I am observing the gradients associated with my neural network weights and sometimes they hold a value of zero throughout the whole training process. When the gradients are zero resulting loss value that does not change in between epochs. The images attached show the two scenarios being observed. The first shows the loss decreasing as training progresses and the second shows the behaviour when the gradients remain zero.

ok_gradient

zero_gradient

The only variable in this setup is the initialization of the weights because I have not assigned seed values to random number generators. Furthermore, the data loader shuffle option yields similar results, albeit more noisy loss values. Gradients are still observed as zero when loss does not decrease.

This is the architecture of the graph neural network.

     data_size = 1
     embedding_size = 32
  
    class GCN(torch.nn.Module):
        def __init__(self):
            super(GCN,self).__init__()          #initialize parent
          
          #GCN layers
          self.conv1 = GCNConv(in_channels=data_size, out_channels=embedding_size )
  
          #Output layer
          self.fcn0 = Linear(embedding_size,32)
          self.fcn1 = Linear(32,32)
          self.fcn2 = Linear(32,1)
  
      def forward(self, x, edge_index, batch_index, edge_weight=None):
          layer_output = self.conv1(x, edge_index, edge_weight=edge_weight)
          layer_output = torch.nn.functional.tanh(layer_output)                
          
          gap = global_mean_pool(layer_output, batch_index)
  
          out = self.fcn0(gap)
          out = torch.relu(out)
  
          out = self.fcn1(out)
          out = torch.relu(out)
          
          out = self.fcn2(out)
          out = torch.relu(out)
  
          return out;

Here I’m setting up the loss and optimizer.

    loss_fn = torch.nn.MSELoss()
    optimizer = torch.optim.Adam(model.parameters(), lr=0.0005)
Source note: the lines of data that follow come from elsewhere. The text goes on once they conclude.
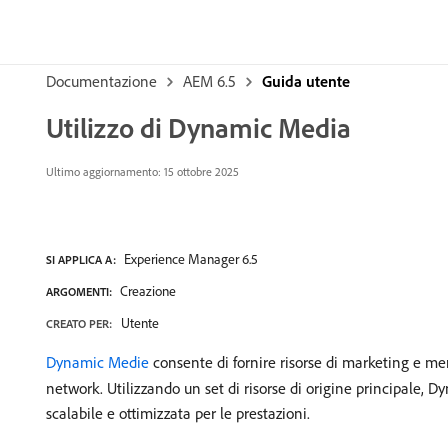
Documentazione
AEM 6.5
Guida utente
Utilizzo di Dynamic Media
Ultimo aggiornamento:
15 ottobre 2025
Experience Manager 6.5
SI APPLICA A:
Creazione
ARGOMENTI:
Utente
CREATO PER:
Dynamic Medie
consente di fornire risorse di marketing e mer
network. Utilizzando un set di risorse di origine principale, D
scalabile e ottimizzata per le prestazioni.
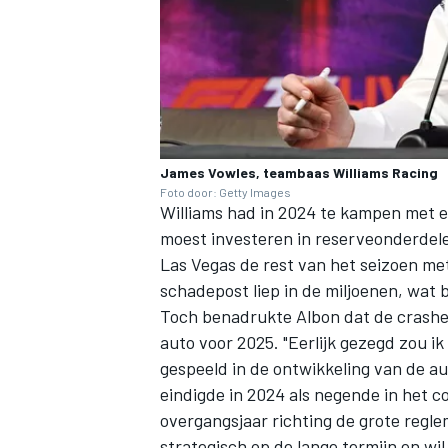
James Vowles, teambaas Williams Racing
Foto door: Getty Images
Williams had in 2024 te kampen met 
moest investeren in reserveonderdelen
Las Vegas de rest van het seizoen met
schadepost liep in de miljoenen, wat
Toch benadrukte Albon dat de crashe
auto voor 2025. "Eerlijk gezegd zou ik
gespeeld in de ontwikkeling van de aut
eindigde in 2024 als negende in het 
overgangsjaar richting de grote regle
strategisch op de lange termijn en wi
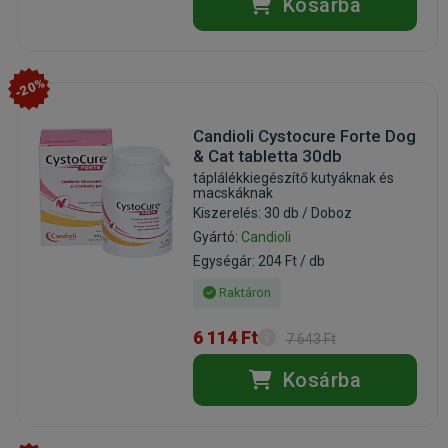
Kosárba
-20%
Candioli Cystocure Forte Dog
& Cat tabletta 30db
táplálékkiegészítő kutyáknak és
macskáknak
Kiszerelés: 30 db / Doboz
Gyártó:
Candioli
Egységár: 204 Ft / db
Raktáron
6 114 Ft
7 643 Ft
Kosárba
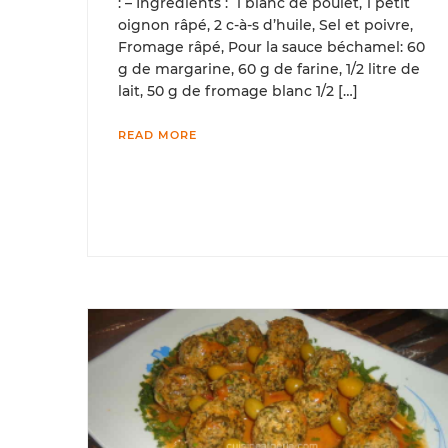
: – Ingrédients : 1 blanc de poulet, 1 petit
oignon râpé, 2 c-à-s d’huile, Sel et poivre,
Fromage râpé, Pour la sauce béchamel: 60
g de margarine, 60 g de farine, 1/2 litre de
lait, 50 g de fromage blanc 1/2 […]
READ MORE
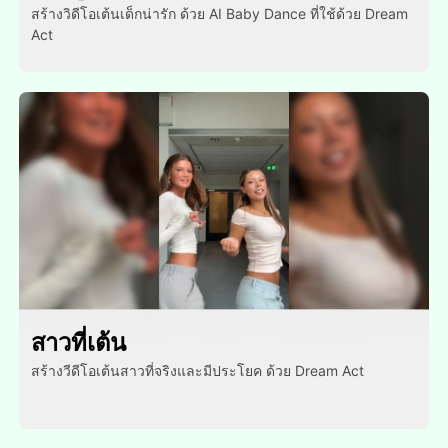
สร้างวิดีโอเต้นเด็กน่ารัก ด้วย AI Baby Dance ที่ใช้ด้วย Dream
Act
สาวที่เต้น
สร้างวีดีโอเต้นสาวที่จริงและมีประโยค ด้วย Dream Act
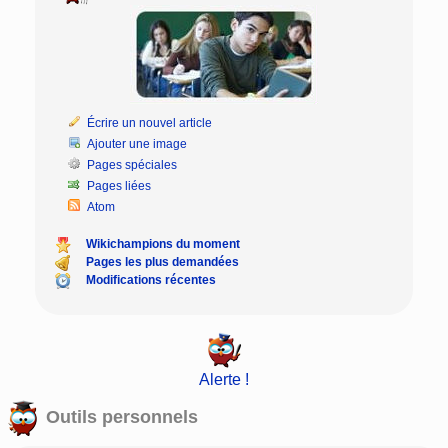
Écrire un nouvel article
Ajouter une image
Pages spéciales
Pages liées
Atom
Wikichampions du moment
Pages les plus demandées
Modifications récentes
Alerte !
Outils personnels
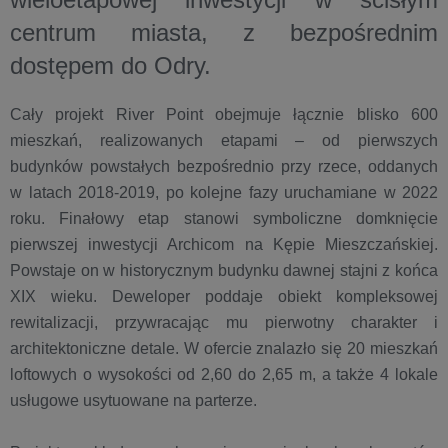
centrum miasta, z bezpośrednim
dostępem do Odry.
Cały projekt River Point obejmuje łącznie blisko 600
mieszkań, realizowanych etapami – od pierwszych
budynków powstałych bezpośrednio przy rzece, oddanych
w latach 2018-2019, po kolejne fazy uruchamiane w 2022
roku. Finałowy etap stanowi symboliczne domknięcie
pierwszej inwestycji Archicom na Kępie Mieszczańskiej.
Powstaje on w historycznym budynku dawnej stajni z końca
XIX wieku. Deweloper poddaje obiekt kompleksowej
rewitalizacji, przywracając mu pierwotny charakter i
architektoniczne detale. W ofercie znalazło się 20 mieszkań
loftowych o wysokości od 2,60 do 2,65 m, a także 4 lokale
usługowe usytuowane na parterze.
Here I’m performing training.

    def train(train_data, device):
        for batch in train_data:
            batch.to(device)
            optimizer.zero_grad()
            pred = model.forward(batch.x.float(), batch.edge_index, batch.batch, batch.edge_weight)
            loss = torch.sqrt(loss_fn(pred,batch.y))
            loss.backward()
        
            if not torch.is_nonzero(model.conv1.lin.weight.grad[0]):
                print("Gradient is zero.")
        
            optimizer.step()

I want to understand what is causing the gradients to remain zero. So far I have checked the gradient value of the first layer in my neural network and verified that it is zero when the loss is stagnant. However I don’t know where to go from here. Any debugging tips and comments to understand further this problem will be greatly appreciated.

Summary

This text will be hidden

I would probably remove the last torch.relu applied on the output of the model to allow for unbouded predictions.

That solved the problem. With the torch.relu removed I did not encounter the issue again.

I suppose when the output of the network is negative the torch.relu will clamp it to zero, which results in no change between successive invocations.

What about changing relu into leaky_relu, still stay 0 gradient?